Looking for a bit of swashbuckling fun to stream on Netflix? Check out the BBC’s 2006 TV revision of the homegrown English legend, Robin Hood. The series is a rollicking mix of action and adventure, drama and humor, and is blessed with an excellent ensemble cast, playing out an almost archetypal battle between heroic virtue and scene-stealing villainy.
Admittedly, if I put on my curmudgeon’s hat, it’s easy to see flaws. First, the near invincibility of the scrawny Robin and his ragtag band against the Sheriff of Nottingham’s superior forces beggars belief. Second, the script is peppered with anachronisms which sometimes border on silliness: Hey–is that someone giving Robin CPR? Third are the sometimes implausible script elements. Some are huge, as when, with only a few episodes to go, a significant and tragic backstory is suddenly revealed which should have affected the story from the beginning. And some are small, as when Robin’s band races from Nottingham Castle, enemies in pursuit, and bars the door behind them from the outside, locking the bad guys in. Huh? Oh, well–by the next episode, the bar is back on the inside of the door where it belongs.
All in good fun, as with Robin’s superhero prowess with the bow, or the Rube Goldberg style contraptions the gang rig up in Sherwood. Robin Hood is great entertainment, which the BBC had hoped would help revitalize family-friendly television fare. For numerous practical reasons, including the high cost of filming on location in Hungary, and the actual or threatened exit of key players, the show lasted only three seasons. But that’s 39 episodes to savor, and I intend to watch them again.
What prompts my reflection here is the motto the gang adopts in the second season: “We are Robin Hood,” a theme that plays out consistently to the series’ end. We are continually reminded that Robin Hood is not just an individual person, but an idea–one to which the oppressed people of Nottinghamshire must cling to have hope.

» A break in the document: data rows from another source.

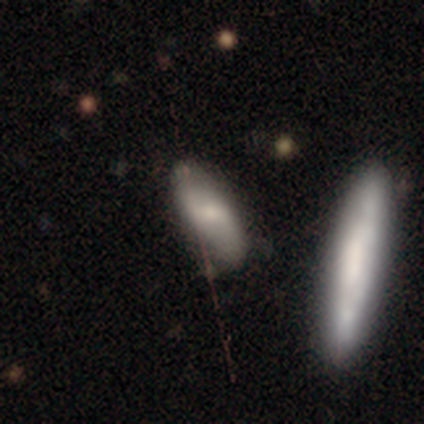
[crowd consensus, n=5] A smooth galaxy with no disk features (60%) that is in between round and cigar-shaped (67%).

Vote fractions:
- Smooth or featured? smooth: 60% / featured or disk: 40% / star or artifact: 0%
- How rounded? in between: 67% / cigar-shaped: 33% / round: 0%
- Merging? none: 100% / minor disturbance: 0% / major disturbance: 0% / merger: 0%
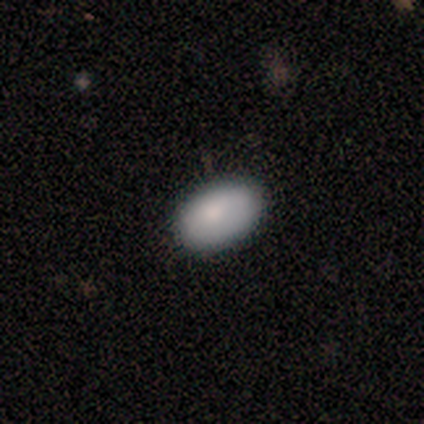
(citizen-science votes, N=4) Smooth or featured? smooth (100%)
How rounded? in between (75%)
Merging? none (75%)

Early in the series, Lady Marian accuses Robin of fighting for justice in self-aggrandizing ways that bring retaliation and therefore even greater suffering upon the poor. Over time, we watch Robin Hood the person evolve into Robin Hood the ideal, the hope-giving dream. And that ideal becomes a shared one: we, together, are Robin Hood–no one can do this alone.

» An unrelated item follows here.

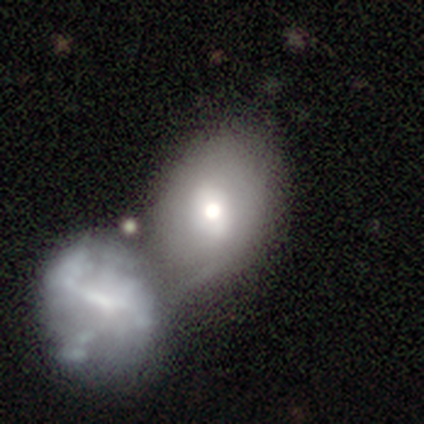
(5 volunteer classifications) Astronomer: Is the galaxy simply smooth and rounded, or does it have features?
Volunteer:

Shared identity, shared purpose. It’s one thing, for example, for two spouses to argue over whose turn it is to do some chore. It’s another for either to step up spontaneously and willingly to do it out of a sense of shared responsibility: we are family; this is our house; this is important to us.
Is there not something of all of this in the mission of the church? Little John and the others were held together by a shared love for and loyalty to their leader. And we, like Robin’s gang, despite our imperfections, must embody hope, imagining the kingdom as it should be and one day will be, giving ourselves to the cause of justice until the King returns.
But grit and determination, earthly love and loyalty aren’t enough. We need–and we have–the gift of the Holy Spirit. In a very real sense, we are Jesus: the church is the body of Christ.
That is the shared identity which defines our purpose.